DIY Buttonplate for the Fanatec UniversalHub

For quite some time I have been driving with my Fanatec CSL Elite and the default wheel. But I wanted to have a bit more racing like wheel and I found a nice Sparco P104 Limite clone.

To use this wheel with my CSL Elite I got the UniversalHub for XBoxOne from Fanatec, which comes with a 7-wey funky switch, 4 button clusters – 3 buttons each – and large and small shifter paddles.

I really tried my best to get the buttons an switch arranged as I needed them, but in the end, I wasn’t satisfied with the result.
It was no big problem, but not all the buttons were easy to reach and I really didn’t like the look of it. So I thought, it should be possible to connect regular switches on a selfmade buttonplate to the hubs inputs – and I was right!
In the manual and on the Fanatec Owners Facebook-page I got the right information, I needed!

The button clusters all have individual connectors on the pcb, every cluster has one ground and 3 input pins.
First I thought it would be nice to have all buttons share one ground, but that didn’t work out as intended.

As first step I started FreeCAD and designed the buttonplate which should be mounted between the wheel and the UniversalHub.
When the first design was done, I 3D-printed some 2mm templates to test fit to the wheel and see if the button placement was ok.

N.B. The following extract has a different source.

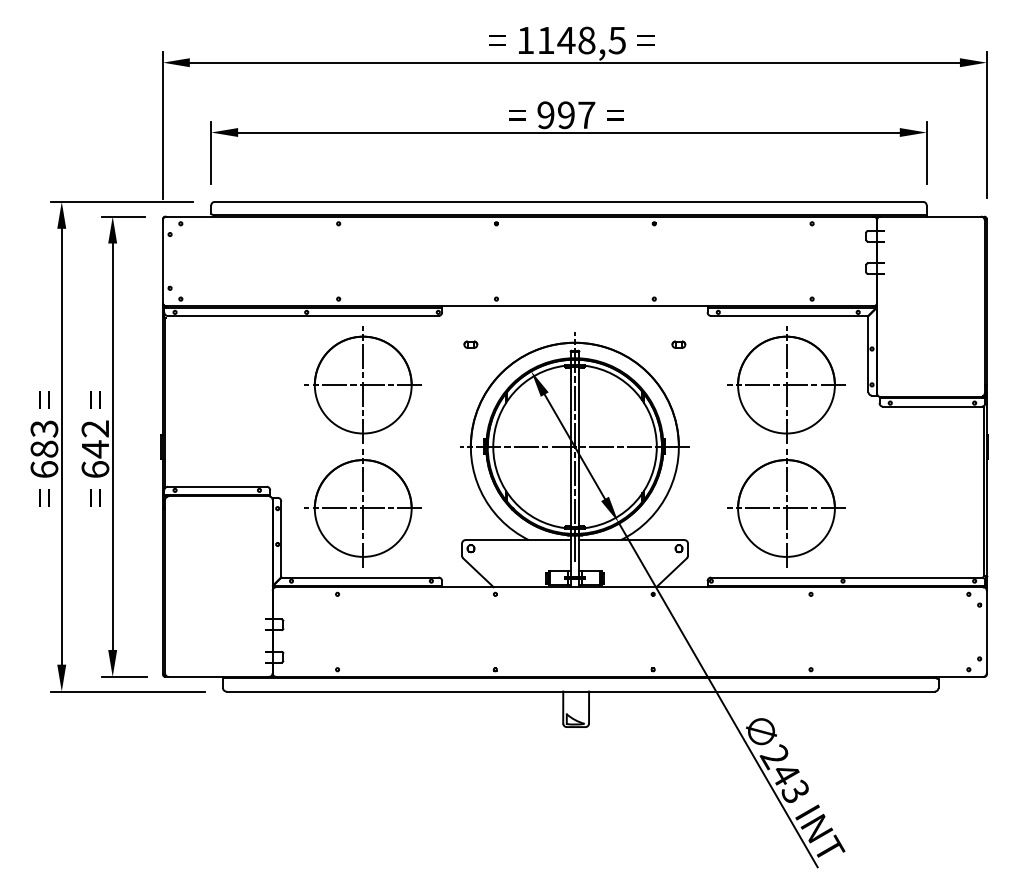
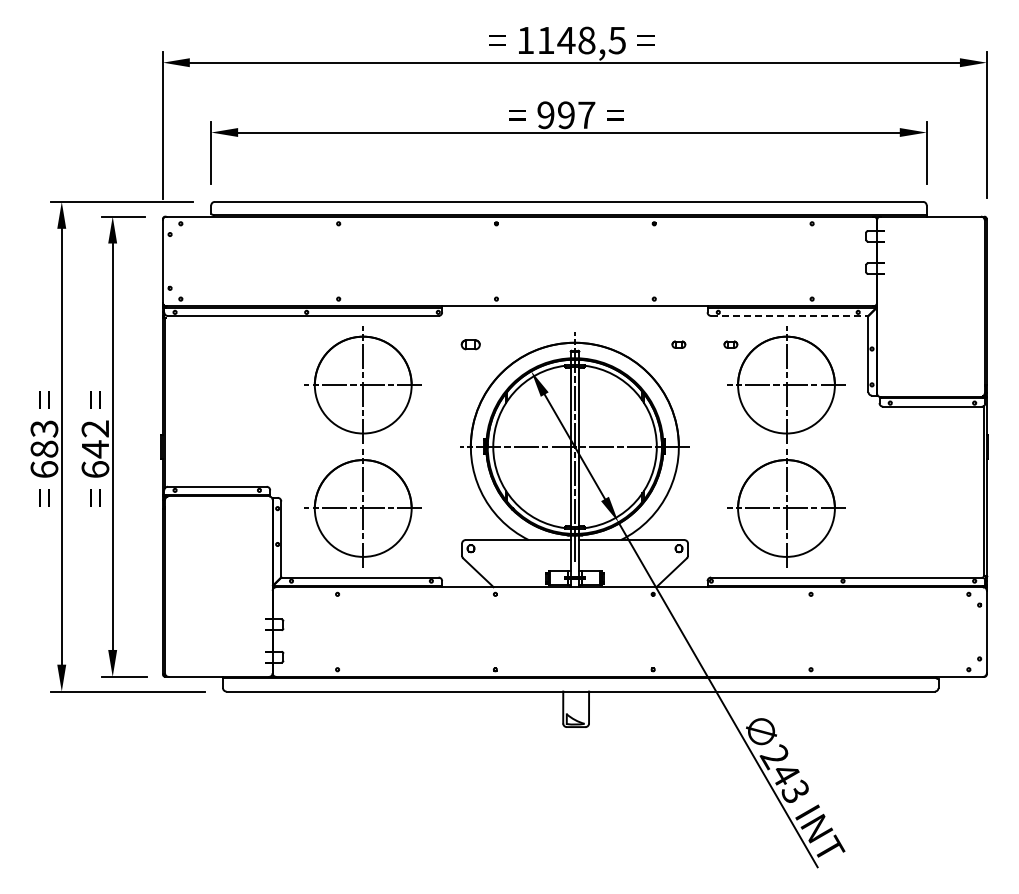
line at (789, 315): solid -> dashed
part at (470, 344) size: 16x9 px -> 21x12 px
part at (730, 344): none -> present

Once I was really satisfied how everything turned out, I used the template to trace the lines and holes to a 4mm aluminium plate.
Cutting everything with a jigsaw and drilling all the holes didn’t take too long. A bit of filing on the edges to make everything smooth and I could add the layer of black paint.

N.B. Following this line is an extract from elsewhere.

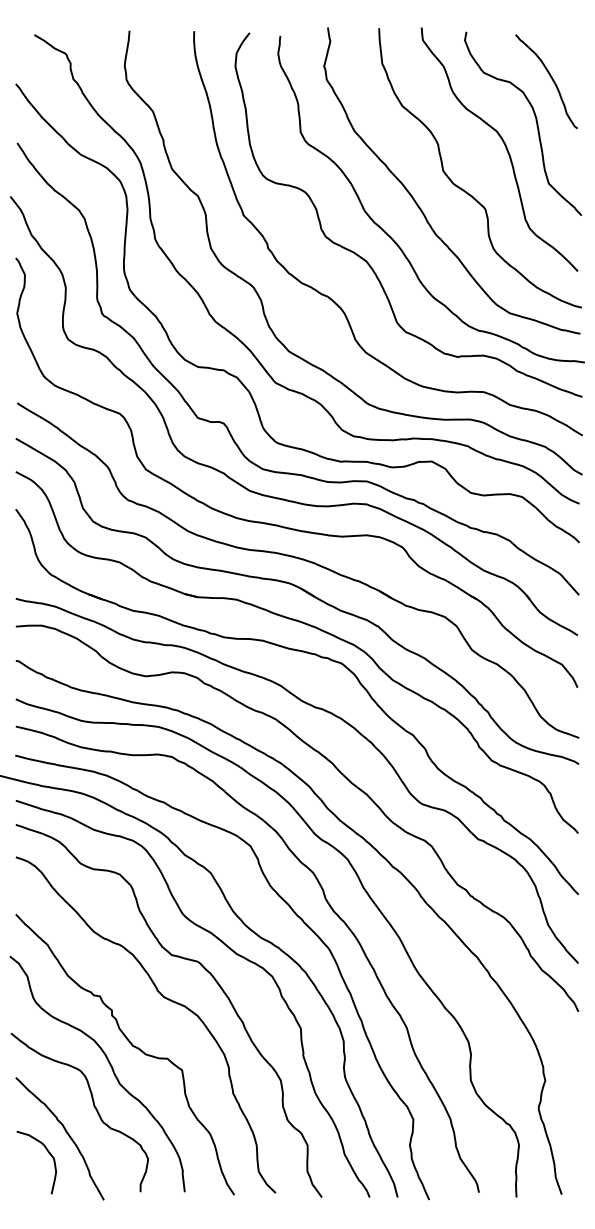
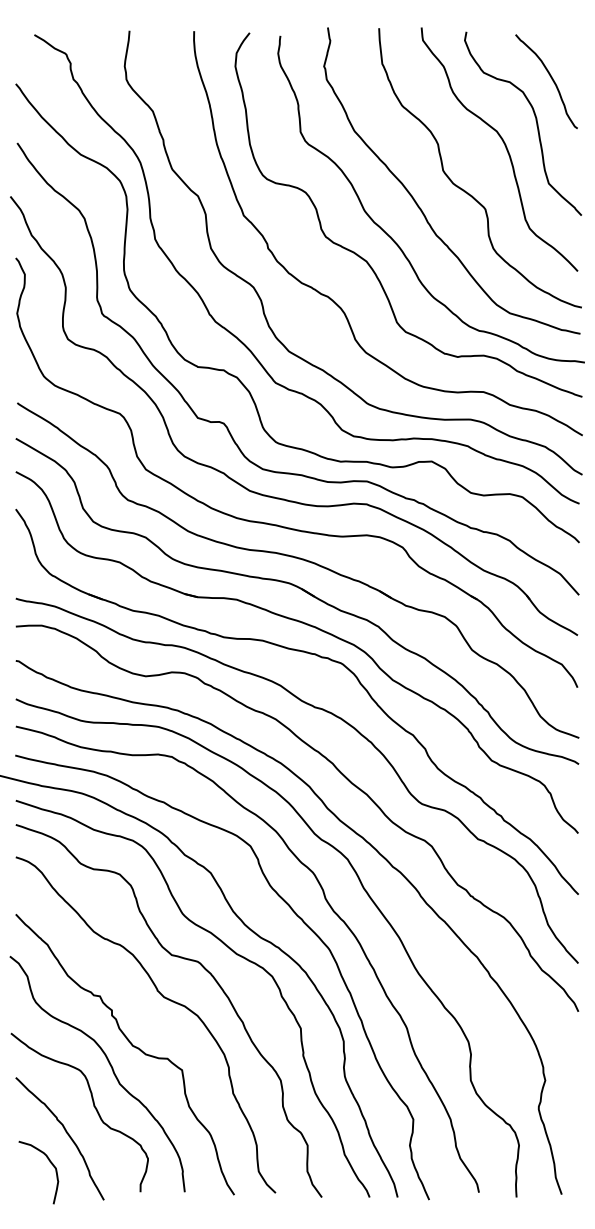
curve at (48, 1153) position: (48, 1153) -> (50, 1163)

To mount the 7-way-switch I used the already added arm and drilled 2 holes (the countersunk holes above) into the plate so I could srew it on.
Also a 2-way switch on the opposite side of the funky switch has been added (mapped to ABS).

After a last test fit it was up to the electronics part.
The Universal Hub gives you the opportunity to connect up to 5×3 buttons to it, each 3-input-cluster shares one ground pin. The best fitting connector to use are JST ZH 1.5MM 4 pin female connectors, which are really easy to find and quite cheap, so I got quite some packs of them 😉
They don’t fit perfectly onto the pcb, you will have to cut off the small noses left and right of the main body. On the picture, the white cable of the connector is the common ground.
So I soldered 3 buttons to each JST connector. On the picture below you can see the red, white and black (hard to see) cable going to one button each, the white cable connecting all 3 buttons together.

Finally everything has been mounted and works perfectly!

The other addon-wheel I have is a D-shaped rim and I made a buttonplate for it, too. This time, instead of spray painting it, I decided to cover it with carbon fiber vinyl.

Since I made this modification, I switched from the CSL Elite to a Simucube 2 base.
I kept the wheels and buttonplates and added an Arduino Pro Micro as standalone USB-solution for the rims (featured in another post).